Huertos ecológicos, vida en el bosque, educación no escolarizada, entre otros modos alternativos de vida, son –dice Steiner- asequibles al individuo pero no a la especie. En este sentido, no hay ritornello en nuestra tonada histórica: hay el estribillo, digamos, de la guerra que se repite siempre en otro tono. Hay rondó en la historia de la música, no en la música de la historia. Desde la majestuosa explosión de la potencialidad humana, desatada “por aquellos milagrosos y peligrosos seres humanos, los antiguos griegos”, estamos condenados a no parar hasta el final: “yendo al fondo de la cuestión, somos claramente un carnívoro cruel construido para avanzar, y construido para avanzar contra y por encima de los obstáculos. En realidad, el obstáculo nos atrae magnéticamente. Hay en nosotros algo esencial que prefiere la dificultad, que busca la pregunta complicada” (pp. 130-131).

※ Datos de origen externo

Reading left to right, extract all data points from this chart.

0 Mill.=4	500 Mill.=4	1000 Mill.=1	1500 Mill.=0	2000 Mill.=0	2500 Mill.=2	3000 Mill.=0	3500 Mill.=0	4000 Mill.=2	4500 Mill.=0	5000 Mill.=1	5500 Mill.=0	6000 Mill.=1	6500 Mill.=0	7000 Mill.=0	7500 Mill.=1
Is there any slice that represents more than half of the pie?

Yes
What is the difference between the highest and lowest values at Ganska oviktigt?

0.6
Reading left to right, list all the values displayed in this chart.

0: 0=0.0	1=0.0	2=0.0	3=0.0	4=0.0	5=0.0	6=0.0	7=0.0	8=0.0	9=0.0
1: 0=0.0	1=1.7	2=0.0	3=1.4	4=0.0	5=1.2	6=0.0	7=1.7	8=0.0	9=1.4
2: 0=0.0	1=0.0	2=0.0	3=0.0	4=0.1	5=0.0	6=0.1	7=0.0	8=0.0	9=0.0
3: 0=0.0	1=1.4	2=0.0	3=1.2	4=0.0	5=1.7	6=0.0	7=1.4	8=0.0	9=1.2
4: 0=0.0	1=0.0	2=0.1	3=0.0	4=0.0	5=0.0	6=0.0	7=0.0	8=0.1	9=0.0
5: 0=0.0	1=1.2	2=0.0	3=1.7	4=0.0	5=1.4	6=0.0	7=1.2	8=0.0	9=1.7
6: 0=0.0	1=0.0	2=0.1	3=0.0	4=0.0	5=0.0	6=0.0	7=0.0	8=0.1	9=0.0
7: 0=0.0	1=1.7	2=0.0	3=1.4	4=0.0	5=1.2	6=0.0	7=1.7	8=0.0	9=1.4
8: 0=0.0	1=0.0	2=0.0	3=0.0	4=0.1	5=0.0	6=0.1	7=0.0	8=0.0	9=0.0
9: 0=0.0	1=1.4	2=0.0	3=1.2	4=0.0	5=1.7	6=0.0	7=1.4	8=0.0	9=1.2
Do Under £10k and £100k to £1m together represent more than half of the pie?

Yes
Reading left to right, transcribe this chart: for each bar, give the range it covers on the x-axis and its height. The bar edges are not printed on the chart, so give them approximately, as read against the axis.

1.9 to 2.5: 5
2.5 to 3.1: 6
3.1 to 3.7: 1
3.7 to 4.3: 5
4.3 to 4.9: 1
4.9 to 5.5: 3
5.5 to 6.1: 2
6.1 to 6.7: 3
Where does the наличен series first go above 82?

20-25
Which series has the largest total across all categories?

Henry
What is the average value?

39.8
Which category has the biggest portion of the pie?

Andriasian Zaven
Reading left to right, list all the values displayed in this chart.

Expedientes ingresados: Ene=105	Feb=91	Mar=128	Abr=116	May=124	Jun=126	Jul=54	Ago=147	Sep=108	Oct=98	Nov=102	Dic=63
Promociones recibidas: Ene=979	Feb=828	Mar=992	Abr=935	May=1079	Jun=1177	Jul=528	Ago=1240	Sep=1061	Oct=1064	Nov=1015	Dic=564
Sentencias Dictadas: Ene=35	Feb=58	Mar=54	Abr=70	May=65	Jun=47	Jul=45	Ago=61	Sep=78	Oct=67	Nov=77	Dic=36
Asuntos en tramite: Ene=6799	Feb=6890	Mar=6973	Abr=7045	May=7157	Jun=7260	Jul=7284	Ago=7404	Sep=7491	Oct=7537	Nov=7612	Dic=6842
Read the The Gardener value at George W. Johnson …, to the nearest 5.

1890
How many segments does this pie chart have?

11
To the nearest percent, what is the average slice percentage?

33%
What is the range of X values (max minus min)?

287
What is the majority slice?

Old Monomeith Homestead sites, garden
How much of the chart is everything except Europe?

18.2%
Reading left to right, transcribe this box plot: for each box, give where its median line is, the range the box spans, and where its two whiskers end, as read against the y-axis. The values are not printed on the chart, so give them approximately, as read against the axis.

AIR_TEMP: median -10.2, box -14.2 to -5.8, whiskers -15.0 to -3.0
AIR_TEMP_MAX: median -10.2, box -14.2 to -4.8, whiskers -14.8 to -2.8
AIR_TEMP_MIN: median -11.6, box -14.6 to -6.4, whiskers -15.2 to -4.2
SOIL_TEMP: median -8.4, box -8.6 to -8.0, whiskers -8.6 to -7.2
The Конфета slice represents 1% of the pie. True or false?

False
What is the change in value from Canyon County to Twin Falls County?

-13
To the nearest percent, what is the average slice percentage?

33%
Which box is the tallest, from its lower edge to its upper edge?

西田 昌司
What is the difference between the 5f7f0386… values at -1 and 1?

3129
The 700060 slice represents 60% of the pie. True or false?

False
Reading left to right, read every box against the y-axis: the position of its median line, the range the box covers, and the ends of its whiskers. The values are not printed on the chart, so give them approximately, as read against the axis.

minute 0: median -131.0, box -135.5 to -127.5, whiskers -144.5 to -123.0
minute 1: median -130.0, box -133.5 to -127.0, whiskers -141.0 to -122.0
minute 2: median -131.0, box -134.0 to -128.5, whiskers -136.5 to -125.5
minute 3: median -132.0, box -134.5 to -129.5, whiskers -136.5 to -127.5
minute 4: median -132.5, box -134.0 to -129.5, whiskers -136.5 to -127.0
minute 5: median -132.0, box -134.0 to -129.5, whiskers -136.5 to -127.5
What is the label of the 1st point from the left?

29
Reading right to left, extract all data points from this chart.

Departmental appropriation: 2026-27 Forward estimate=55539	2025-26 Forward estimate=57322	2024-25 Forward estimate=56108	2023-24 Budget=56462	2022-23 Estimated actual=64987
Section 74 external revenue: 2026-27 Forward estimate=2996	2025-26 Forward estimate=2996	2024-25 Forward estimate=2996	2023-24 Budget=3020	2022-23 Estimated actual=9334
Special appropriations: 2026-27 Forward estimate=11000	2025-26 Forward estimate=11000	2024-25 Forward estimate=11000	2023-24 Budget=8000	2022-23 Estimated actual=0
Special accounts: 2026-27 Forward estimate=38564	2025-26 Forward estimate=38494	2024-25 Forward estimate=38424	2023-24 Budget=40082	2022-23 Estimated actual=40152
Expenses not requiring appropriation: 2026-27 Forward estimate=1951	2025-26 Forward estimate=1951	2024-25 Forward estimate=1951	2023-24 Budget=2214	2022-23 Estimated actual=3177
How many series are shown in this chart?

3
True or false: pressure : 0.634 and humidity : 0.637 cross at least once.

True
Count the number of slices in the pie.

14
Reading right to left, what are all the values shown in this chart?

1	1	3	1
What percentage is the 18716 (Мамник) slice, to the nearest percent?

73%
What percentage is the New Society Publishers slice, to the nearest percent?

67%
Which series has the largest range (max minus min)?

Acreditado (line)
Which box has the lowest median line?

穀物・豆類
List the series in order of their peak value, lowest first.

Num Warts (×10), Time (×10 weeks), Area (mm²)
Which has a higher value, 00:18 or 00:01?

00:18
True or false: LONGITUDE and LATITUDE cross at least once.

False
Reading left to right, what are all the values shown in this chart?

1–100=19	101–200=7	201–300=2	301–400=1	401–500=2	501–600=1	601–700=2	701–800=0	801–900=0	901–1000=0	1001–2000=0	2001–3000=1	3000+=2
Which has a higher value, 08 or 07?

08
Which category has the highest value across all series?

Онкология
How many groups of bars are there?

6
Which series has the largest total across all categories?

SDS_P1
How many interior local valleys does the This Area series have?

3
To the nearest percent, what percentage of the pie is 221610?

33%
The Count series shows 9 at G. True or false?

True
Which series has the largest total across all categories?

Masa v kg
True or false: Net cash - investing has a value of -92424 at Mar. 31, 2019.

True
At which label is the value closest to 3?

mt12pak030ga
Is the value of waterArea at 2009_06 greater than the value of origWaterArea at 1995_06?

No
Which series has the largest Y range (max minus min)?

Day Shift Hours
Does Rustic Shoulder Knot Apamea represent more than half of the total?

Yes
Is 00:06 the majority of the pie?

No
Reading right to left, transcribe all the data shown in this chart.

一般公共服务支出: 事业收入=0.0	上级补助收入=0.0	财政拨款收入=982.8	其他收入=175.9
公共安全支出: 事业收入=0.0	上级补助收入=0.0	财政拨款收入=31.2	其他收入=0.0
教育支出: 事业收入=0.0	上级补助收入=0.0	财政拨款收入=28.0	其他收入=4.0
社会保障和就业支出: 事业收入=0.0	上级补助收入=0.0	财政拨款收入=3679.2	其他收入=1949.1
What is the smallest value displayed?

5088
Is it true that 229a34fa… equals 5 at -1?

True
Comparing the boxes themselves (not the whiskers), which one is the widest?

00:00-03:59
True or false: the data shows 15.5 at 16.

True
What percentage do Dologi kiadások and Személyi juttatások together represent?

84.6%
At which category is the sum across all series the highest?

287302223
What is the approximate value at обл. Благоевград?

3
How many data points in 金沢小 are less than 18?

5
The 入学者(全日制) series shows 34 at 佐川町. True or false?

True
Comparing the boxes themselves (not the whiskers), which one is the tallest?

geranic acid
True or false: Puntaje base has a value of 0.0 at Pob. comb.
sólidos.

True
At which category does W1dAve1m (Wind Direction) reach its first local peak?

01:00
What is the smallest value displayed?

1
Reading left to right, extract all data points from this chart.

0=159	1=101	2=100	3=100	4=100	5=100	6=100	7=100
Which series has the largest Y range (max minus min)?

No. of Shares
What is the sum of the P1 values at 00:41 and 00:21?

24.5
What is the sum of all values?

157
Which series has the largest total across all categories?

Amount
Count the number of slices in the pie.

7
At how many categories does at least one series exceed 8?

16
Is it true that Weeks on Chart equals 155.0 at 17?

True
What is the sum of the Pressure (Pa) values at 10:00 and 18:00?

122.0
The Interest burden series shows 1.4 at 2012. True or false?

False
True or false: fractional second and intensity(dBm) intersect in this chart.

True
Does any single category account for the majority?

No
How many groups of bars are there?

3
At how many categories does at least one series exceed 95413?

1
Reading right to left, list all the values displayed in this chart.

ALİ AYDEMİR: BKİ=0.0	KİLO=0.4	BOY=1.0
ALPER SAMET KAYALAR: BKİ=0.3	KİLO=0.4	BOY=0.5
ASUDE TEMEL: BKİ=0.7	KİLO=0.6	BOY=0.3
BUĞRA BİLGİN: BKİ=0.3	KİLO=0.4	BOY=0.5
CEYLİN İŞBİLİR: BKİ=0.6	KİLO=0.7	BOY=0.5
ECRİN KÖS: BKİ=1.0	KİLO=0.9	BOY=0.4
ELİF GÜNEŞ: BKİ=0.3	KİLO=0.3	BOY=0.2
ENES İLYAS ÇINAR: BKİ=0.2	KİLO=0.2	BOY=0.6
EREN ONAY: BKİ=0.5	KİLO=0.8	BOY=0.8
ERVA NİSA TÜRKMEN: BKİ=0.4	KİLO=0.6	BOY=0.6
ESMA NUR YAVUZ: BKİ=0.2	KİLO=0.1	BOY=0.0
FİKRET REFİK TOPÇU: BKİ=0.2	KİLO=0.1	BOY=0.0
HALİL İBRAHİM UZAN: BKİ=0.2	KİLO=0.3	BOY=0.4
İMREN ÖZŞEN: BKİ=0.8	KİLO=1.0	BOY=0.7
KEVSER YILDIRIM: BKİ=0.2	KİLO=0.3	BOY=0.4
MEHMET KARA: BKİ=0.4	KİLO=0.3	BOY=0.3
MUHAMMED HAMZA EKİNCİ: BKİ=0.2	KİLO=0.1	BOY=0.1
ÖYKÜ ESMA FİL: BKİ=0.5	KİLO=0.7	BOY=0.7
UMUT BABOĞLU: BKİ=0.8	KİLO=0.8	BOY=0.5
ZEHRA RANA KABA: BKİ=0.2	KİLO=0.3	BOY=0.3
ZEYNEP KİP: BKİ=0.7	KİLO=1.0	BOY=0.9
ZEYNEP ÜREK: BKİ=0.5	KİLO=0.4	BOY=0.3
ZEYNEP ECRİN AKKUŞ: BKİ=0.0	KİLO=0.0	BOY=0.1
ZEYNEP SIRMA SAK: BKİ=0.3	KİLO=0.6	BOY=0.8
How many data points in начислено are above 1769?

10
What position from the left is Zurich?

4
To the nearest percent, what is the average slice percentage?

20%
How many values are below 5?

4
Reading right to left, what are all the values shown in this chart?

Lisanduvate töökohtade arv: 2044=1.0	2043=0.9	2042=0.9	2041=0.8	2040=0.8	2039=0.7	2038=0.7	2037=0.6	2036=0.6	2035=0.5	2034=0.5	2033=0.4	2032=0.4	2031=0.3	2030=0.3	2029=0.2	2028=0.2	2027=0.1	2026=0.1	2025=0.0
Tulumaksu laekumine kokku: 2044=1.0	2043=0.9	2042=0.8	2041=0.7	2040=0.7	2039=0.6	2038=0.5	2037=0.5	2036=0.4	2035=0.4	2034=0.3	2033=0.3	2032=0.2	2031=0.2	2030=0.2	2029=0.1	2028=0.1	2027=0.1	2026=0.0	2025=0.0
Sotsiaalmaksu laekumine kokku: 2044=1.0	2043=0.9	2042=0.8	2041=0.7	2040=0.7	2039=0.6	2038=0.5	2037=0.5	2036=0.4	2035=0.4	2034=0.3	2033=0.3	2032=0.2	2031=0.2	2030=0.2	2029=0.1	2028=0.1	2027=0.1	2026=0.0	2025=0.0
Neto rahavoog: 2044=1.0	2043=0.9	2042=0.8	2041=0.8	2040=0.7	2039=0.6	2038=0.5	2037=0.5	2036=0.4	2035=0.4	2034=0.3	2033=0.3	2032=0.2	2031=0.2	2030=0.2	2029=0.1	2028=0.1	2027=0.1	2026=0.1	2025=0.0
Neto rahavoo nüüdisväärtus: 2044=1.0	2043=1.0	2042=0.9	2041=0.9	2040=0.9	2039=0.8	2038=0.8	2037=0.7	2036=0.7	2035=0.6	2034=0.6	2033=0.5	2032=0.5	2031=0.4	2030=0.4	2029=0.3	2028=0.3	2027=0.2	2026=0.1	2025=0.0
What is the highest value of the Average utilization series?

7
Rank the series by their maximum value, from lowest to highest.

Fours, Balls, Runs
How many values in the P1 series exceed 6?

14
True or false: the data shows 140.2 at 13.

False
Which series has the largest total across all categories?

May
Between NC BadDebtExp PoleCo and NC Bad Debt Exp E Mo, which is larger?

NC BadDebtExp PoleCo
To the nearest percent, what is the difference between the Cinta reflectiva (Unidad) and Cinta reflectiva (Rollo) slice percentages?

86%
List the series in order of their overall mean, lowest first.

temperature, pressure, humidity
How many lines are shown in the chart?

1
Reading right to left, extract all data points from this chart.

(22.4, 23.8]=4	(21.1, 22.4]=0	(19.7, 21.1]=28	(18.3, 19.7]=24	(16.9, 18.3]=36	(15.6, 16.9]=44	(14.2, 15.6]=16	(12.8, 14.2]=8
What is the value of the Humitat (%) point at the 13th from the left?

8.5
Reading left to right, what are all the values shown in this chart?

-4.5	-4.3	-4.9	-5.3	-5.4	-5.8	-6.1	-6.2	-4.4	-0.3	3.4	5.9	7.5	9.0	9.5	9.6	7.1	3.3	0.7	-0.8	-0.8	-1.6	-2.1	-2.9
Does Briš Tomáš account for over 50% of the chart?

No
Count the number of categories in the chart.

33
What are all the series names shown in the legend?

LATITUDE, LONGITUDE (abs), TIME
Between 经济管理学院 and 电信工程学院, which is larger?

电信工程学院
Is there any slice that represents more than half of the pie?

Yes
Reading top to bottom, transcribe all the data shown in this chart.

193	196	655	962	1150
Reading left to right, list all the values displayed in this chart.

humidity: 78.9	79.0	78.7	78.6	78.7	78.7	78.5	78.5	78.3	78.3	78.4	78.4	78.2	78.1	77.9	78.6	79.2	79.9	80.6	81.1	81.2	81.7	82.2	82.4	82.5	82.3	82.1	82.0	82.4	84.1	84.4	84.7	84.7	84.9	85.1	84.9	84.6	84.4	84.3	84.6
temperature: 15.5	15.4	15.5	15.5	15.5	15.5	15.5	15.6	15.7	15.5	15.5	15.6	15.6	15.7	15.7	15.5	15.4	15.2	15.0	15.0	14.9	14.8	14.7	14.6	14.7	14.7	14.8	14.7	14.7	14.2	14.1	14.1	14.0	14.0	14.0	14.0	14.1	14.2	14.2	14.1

Aunque sea en esto, vuelta al Nietzsche de la ciencia alegre: el mundo no tiene corazón y sería locura guardarle rencor por eso. Acaso por eso, como el propio Steiner escribe en un ensayo más reciente, el pensamiento está preso irremediablemente de una profunda tristeza, de una melancolía que le es inseparable. Hasta en “el pensamiento abstracto, en los métodos epistemológicos se deja oír un latente bajo continuo de nostalgia, un mito edénico de las certidumbres perdidas”. No hay reconciliación posible con el Absoluto (¿hubo alguna vez Alianza de pueblo alguno con Dios?), ni confort en la verdad: el humanismo renacentista, el racionalismo iluminista, la reacción romántica (return to the origins), con sus creencias optimistas aunque opuestas, no han evitado el reconocimiento terrible de que la verdad no es “amiga del hombre”, que “la verdad es más compleja que las necesidades del hombre, que en realidad puede ser completamente ajena e incluso hostil a esas necesidades” (p. 131).
Han llegado los posmodernos pesarosos y pesimistas, relativistas, deconstruccionistas y fragmentarios: “tiempos líquidos”, crisis de los metarrelatos, búsqueda del sentido disimulado en los márgenes del texto, ¿algo nuevo bajo el sol? Steiner culmina: “La verdad, creo, tiene futuro; que lo tenga también el hombre está mucho menos claro. Pero no puedo evitar un presentimiento en cuanto a cuál de los dos es más importante.”